• _PROBLEM TO SOLVE_
Please copy out the text of each record below word for word, leaving out the pictures.

* * * *

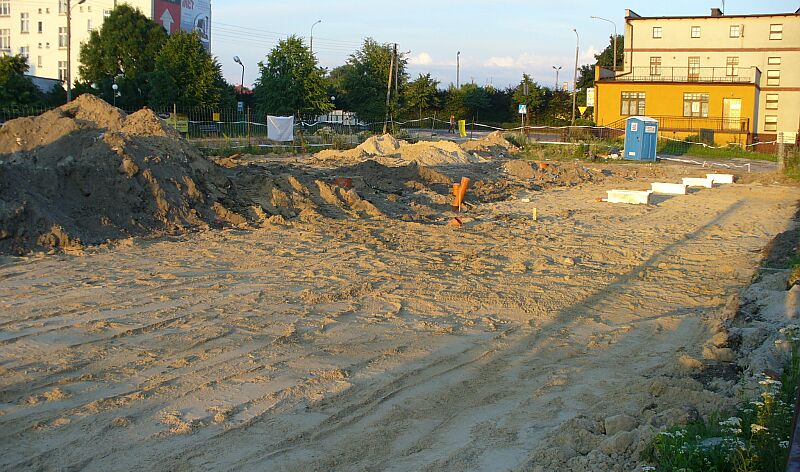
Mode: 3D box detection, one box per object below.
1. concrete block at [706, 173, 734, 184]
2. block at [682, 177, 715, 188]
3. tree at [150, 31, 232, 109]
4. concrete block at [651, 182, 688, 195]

* * * *

• _TASK RESPONSE_
Mode: 3D box detection, one box per object below.
1. concrete block at [706, 173, 734, 184]
2. block at [682, 177, 715, 188]
3. tree at [150, 31, 232, 109]
4. concrete block at [651, 182, 688, 195]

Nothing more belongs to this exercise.